Samwise Makers' News
Thursday, June 25, 2026
A Look At A Gaggle Of Transputer Boards
Before supercomputer clusters and multi-core CPUs dominated, the transputer explored distributed task-level parallelism in the 1980s. [Lance Harvie] dusted off his university-era collection and recently expanded it with an eBay find, walking through boards including the single-processor T400 and a T425 quad-processor card bearing late-1990s ST Microelectronics date codes. Designed by UK firm Inmos and programmed in the concurrent Occam language, transputers communicated via high-speed serial links to form parallel computing clusters. Getting them running today requires adapters bridging the ISA bus to modern USB interfaces, but the effort reveals a fascinating and largely forgotten chapter of European semiconductor history.

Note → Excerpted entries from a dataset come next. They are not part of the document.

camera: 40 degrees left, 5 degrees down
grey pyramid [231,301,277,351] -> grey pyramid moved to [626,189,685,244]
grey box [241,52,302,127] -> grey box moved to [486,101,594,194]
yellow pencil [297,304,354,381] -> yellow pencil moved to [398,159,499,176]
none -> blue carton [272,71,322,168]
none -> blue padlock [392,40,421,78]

Laser Scanning a Cave With Homebrew Gear
Mapping a cave with homebrew lidar is already a niche pursuit; [9nl] pushed it further by building the entire scanning rig from the ground up. The core sensor is a surplus Ouster VLP-16 lidar unit, but its 40-degree vertical field of view proved too narrow for capturing real cavern geometry. The fix: mount the unit sideways on a custom rotating belt-drive shaft, sweeping a full 360-degree plane on a second axis and stitching together complete spherical point clouds. Everything — mounting hardware, rotation control, data capture pipeline — was hand-built, yielding dense 3D scans of underground spaces no commercial scanner could practically reach.

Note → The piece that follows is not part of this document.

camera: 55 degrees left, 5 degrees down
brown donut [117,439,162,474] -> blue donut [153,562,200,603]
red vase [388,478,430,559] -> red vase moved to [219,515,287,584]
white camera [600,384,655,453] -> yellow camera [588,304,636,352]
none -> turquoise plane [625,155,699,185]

VFD Clock Runs on a Single AA
Running a vacuum fluorescent display from a single AA cell is a deceptively tricky power challenge. VFDs need tens of volts to illuminate their phosphor segments, making them an odd match for a 1.2 V NiMH cell — but that is exactly what [Sciter_] built. The design pairs an ATmega328P microcontroller with a 32.768 kHz timing crystal, a salvaged calculator VFD, and an HV5812 shift-register driver chip. A custom transformer-based boost converter steps the cell up to high voltage, while an LM2576-ADJ buck converter handles USB charging separately. Addressable RGB LEDs under the PCB add color underglow, turning a genuine power engineering puzzle into an elegant, compact clock.

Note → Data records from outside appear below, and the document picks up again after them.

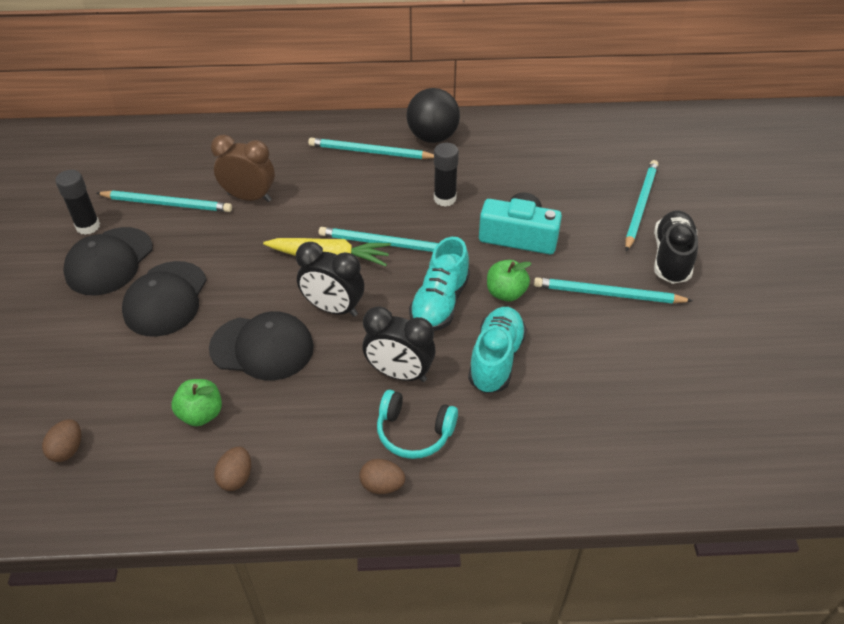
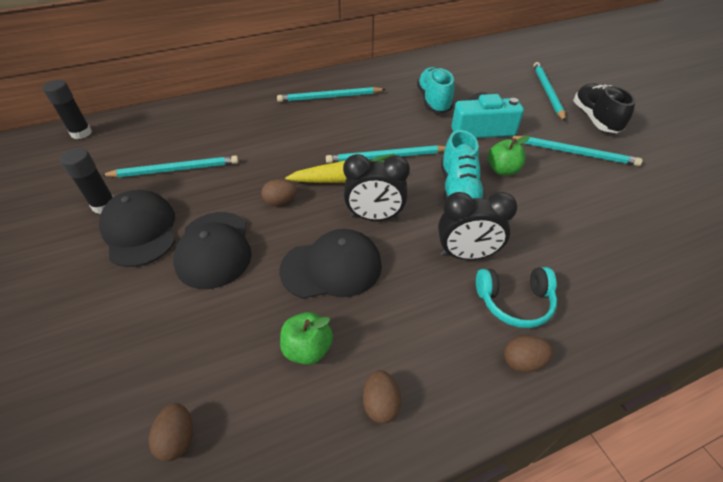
camera: 20 degrees left, 0 degrees up
black cap [63,227,153,296] -> black cap turned 150 degrees clockwise [99,190,175,267]
brown clock [211,134,275,202] -> none
black ball [406,88,460,143] -> none
black glue stick [434,143,459,207] -> black glue stick moved to [42,80,92,139]
turquoise shoe [468,307,527,393] -> turquoise shoe moved to [417,67,455,113]
turquoise pencil [534,277,693,304] -> turquoise pencil turned 150 degrees counterclockwise [508,136,643,166]
none -> brown egg [261,179,297,206]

Raspberry Pi Locator Website to Shut Down in July
Andre's rpilocator.com — once the definitive stock tracker for finding Raspberry Pi boards at retailers worldwide — is shutting down in July. The site served around 11,000 monthly users during and after the chip shortage, helping makers track down boards that vanished from shelves for years. The problem: most online retailers have now blocked the monitoring bot that powers the service, likely caught in the same anti-scraper defenses deployed against AI crawlers. With data feeds drying up, reliable stock tracking has become impossible. Andre has not ruled out a future return if technical conditions change, but for now, Pi hunters are without their most trusted radar.
A T9 Keyboard for Your Smartphone
[Jarrett] missed the speed and feel of T9 texting enough to build a dedicated Bluetooth keyboard for his modern smartphone. The build salvages a Nokia E52 keypad, fitting the keys over a custom PCB using Alps SKRK tactile switches wired through a diode matrix to prevent ghosting. An ESP32-C6 handles Bluetooth HID pairing; a TP4200 charger IC and LiPo battery keep the device self-contained. First tests with 0.98 N actuation switches felt mushy; swapping to 1.57 N units nailed the right tactile response. The completed device pairs wirelessly with any modern phone and revives a text-entry style many found faster than touchscreen keyboards.
A BIOS for Your ESP32-C6
[Rompass] built what amounts to a BIOS for the RISC-V ESP32-C6 microcontroller. The project, openc6-bios (github.com/Rompass/openc6-bios), sits between the hardware and user applications, providing a bootloader, a system call API, and the ability to load executables dynamically from RAM — eliminating the need to reflash the chip for every code update. Network loading is supported too, meaning new programs can be pushed wirelessly without a cable. The work pushes the ESP32-C6 beyond its usual role as a fixed firmware target toward something closer to a general-purpose computing environment, with runtime extensibility that opens the door to dynamic application stacks on small embedded hardware.
OSHWA's Open Hardware Summit 2026: Hottest Hardware Event of the Year?
The annual Open Hardware Summit touched down at Technische Universitat Berlin last weekend for a packed day of talks followed by a full Sunday of workshops. Highlights included a proposal for standardized Maker Resilience Kits (MaRK) for community emergency preparedness, a flow battery research project aiming to let makers fabricate their own stationary energy storage, and a frank talk from Mitch Altman on open hardware's future now that Qualcomm owns Arduino. A CircuitPython butterfly-PCB workshop let attendees take their code home. Seeed Studio demoed the reBot arm and the expanding XIAO microcontroller line. All talks are on the OHS YouTube channel.